BESIDES having to be thrown out of job, the benefits intended for executives of government-owned and –controlled corporations (GOCC) who were involved in anomalies such as the P10 billion pork barrel scam would be withheld until their names have been cleared, Malacanang announced on Friday.
In a statement, deputy presidential spokesperson Abigail Valte said the decision was reached following President Benigno Aquino 3rd’s approval of a recommendation to abolish three graft-ridden GOCCs, namely the Philippine Forest Corporation (PFC), ZNAC Rubber Estate (ZREC) and the National Agri-Business Corporation (NABCOR).
“The decision to abolish them was based on a financial viability and relevance to national development plans study conducted by the Governance Commission for GOCCs [GCG], which is the regulatory agency for such corporations,” Valte said.
Employees of the three corporations, which ate up P3.4 billion in government funds annually, are entitled to “separation pay” rights that are “in keeping with Civil service rules.”
“However, any separation packages will be withheld for those found to have committed graft or other corrupt practices,” Valte stressed.
The Senate previously said that the former officials of the three agencies may be held liable for funneling the legislators’ pork barrel funds to bogus non-government organizations (NGO) linked to Janet Lim Napoles.
Former NABCOR President Alan Javellana, during the last hearing on the pork barrel scam, testified that he met with Napoles at least twice.

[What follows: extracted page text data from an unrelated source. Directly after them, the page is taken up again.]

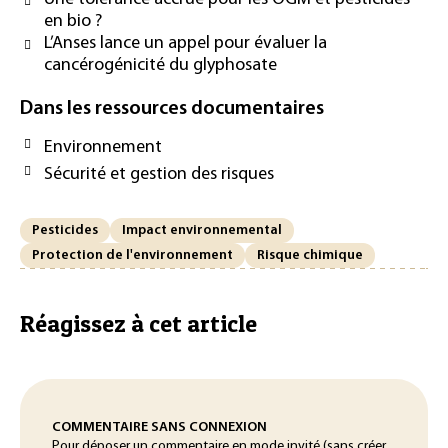
en bio ?
L’Anses lance un appel pour évaluer la
cancérogénicité du glyphosate
Dans les ressources documentaires
Environnement
Sécurité et gestion des risques
Pesticides
Impact environnemental
Protection de l'environnement
Risque chimique
Réagissez à cet article
COMMENTAIRE SANS CONNEXION
Pour déposer un commentaire en mode invité (sans créer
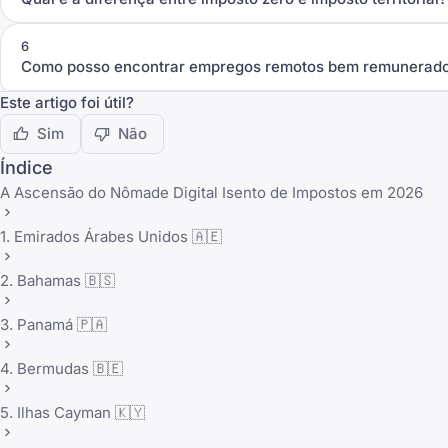
6
Como posso encontrar empregos remotos bem remunerados p
Este artigo foi útil?
Sim
Não
Índice
A Ascensão do Nômade Digital Isento de Impostos em 2026
1. Emirados Árabes Unidos 🇦🇪
2. Bahamas 🇧🇸
3. Panamá 🇵🇦
4. Bermudas 🇧🇪
5. Ilhas Cayman 🇰🇾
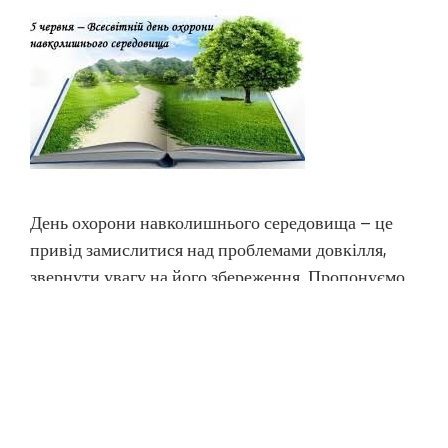
День охорони навколишнього середовища – це
привід замислитися над проблемами довкілля,
звернути увагу на його збереження. Пропонуємо
ознайомитися з інформаційним повідомленням
«Всесвітній день охорони навколишнього
середовища», яке підготувала Наукова
бібліотека з нагоди свята. Тож піклуємося про
охорону довкілля та не забуваємо, що природа й
людина – єдине ціле.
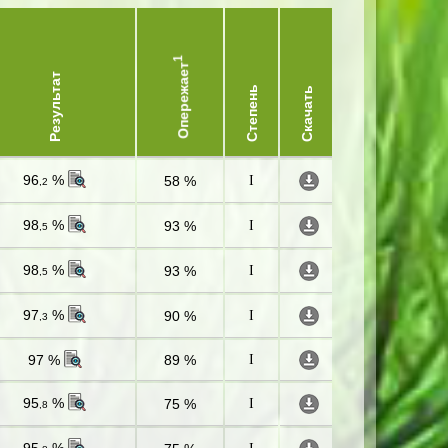
1
Опережает
Результат
Степень
Скачать
96
%
58 %
I
,2
98
%
93 %
I
,5
98
%
93 %
I
,5
97
%
90 %
I
,3
97 %
89 %
I
95
%
75 %
I
,8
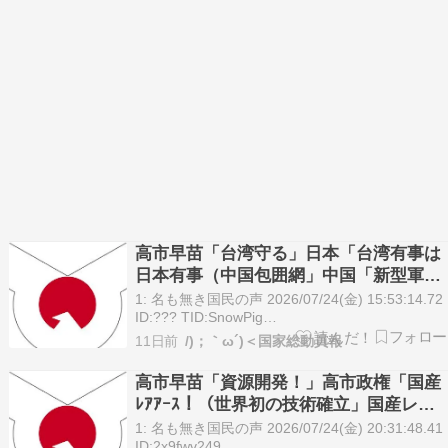
高市早苗「台湾守る」日本「台湾有事は
日本有事（中国包囲網」中国「新型軍国
主義！（謎」王毅「日本の再武装を許さ
1: 名も無き国民の声 2026/07/24(金) 15:53:14.72
ない！」高市政権「王毅外相と会話なし
ID:??? TID:SnowPig
https://talk.jp/boards/newsplus/1784875994 01:
（毅然」→
11日前
/)；｀ω´)＜国家総動員報
名も無き国民の声 2026/07/24(金) 16:06:51.47
I…
高市早苗「資源開発！」高市政権「国産
ﾚｱｱｰｽ！（世界初の技術確立」国産レア
アース「有害物質を含まない中重希土類
1: 名も無き国民の声 2026/07/24(金) 20:31:48.41
（重要」中国「いいね！（空母展開」米
ID:2x9fwv249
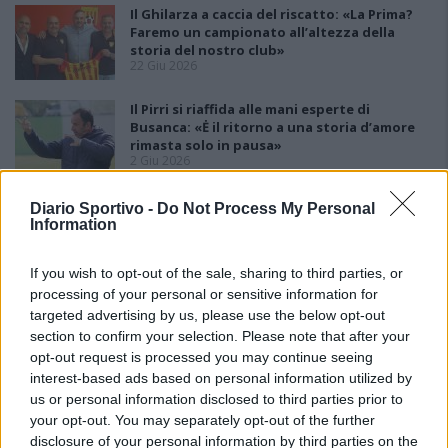
Il Ghilarza a caccia del riscatto: «La Prima?
Faremo un campionato all’altezza della
storia del nostro club»
22 Giu 2026
Il Pirri si riaffida alle mani esperte di
Busanca: «Ė il ritorno a una storia d’amore
rimasta solo in pausa»
2 Giu 2026
Finale playoff: l'Antiochense regola il Fonni
Diario Sportivo -
Do Not Process My Personal
nel finale, Madeddu e Cosa per il sogno
Information
Promozione
1 Giu 2026
If you wish to opt-out of the sale, sharing to third parties, or
processing of your personal or sensitive information for
Primu Categoria: is de su Fonne e is de
targeted advertising by us, please use the below opt-out
s'Antiochense s'ant a isfidai in sa partida
finali po custa stagioni; chini bincit at a podi
section to confirm your selection. Please note that after your
bisai s'artziada in su campionau de sa
opt-out request is processed you may continue seeing
Promotzioni
interest-based ads based on personal information utilized by
28 Mag 2026
us or personal information disclosed to third parties prior to
your opt-out. You may separately opt-out of the further
Il Fonni prepara la finale, Coinu: «Contro
l'Antiochense senza pressioni ma con la
disclosure of your personal information by third parties on the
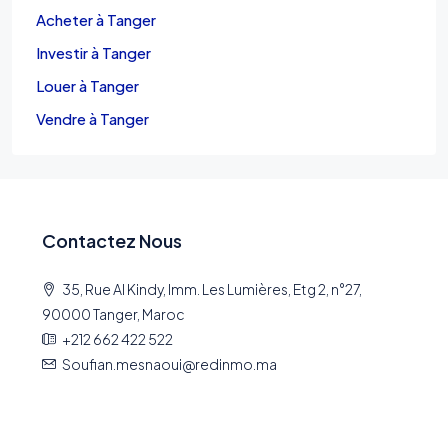
Acheter à Tanger
Investir à Tanger
Louer à Tanger
Vendre à Tanger
Contactez Nous
35, Rue Al Kindy, Imm. Les Lumières, Etg 2, n°27,
90000 Tanger, Maroc
+212 662 422 522
Soufian.mesnaoui@redinmo.ma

Commission on Audit chairperson Grace Pulido-Tan, also during the hearings, revealed that state auditors also have found irregularities in Philforest covering the period 2011 to 2012.
Tan said the auditors realized a pattern was emerging from their audit of the PDAF and it was the same implementing agencies that were involved in the scam.
Tan described both the ZNREC and Nabcor as “pretty notorious.”
Meanwhile, Valte explained that the abolition of the three was approved because these agencies “neither fulfill the purposes for which they were created, nor had a tangible social impact, and that furthermore, they were no longer financially viable.”
“From the start of his administration, President Aquino has pursued a policy of promoting efficiency in government corporations, to ensure that they serve as a means for fostering national development and not as a conduit or facilitator of selfish agendas and crimes. More GOCCs may be abolished as the GCG fulfills its mandate to rationalize the GOCCs of the country,” she added.
In a recent interview with The Manila Times, GCG Commissioner Rainier Butalid said they intend to abolish around 50 more GOCCs for various reasons.
“We started with 158 and now it’s down to 120 and it is still decreasing,” Butalid said, adding the most ideal number is about “80 or less.”
The official explained that many GOCCs are on the chopping board due to being vehicles for corruption or “cash cows”, redundancy or duplication of functions, or sheer insignificance.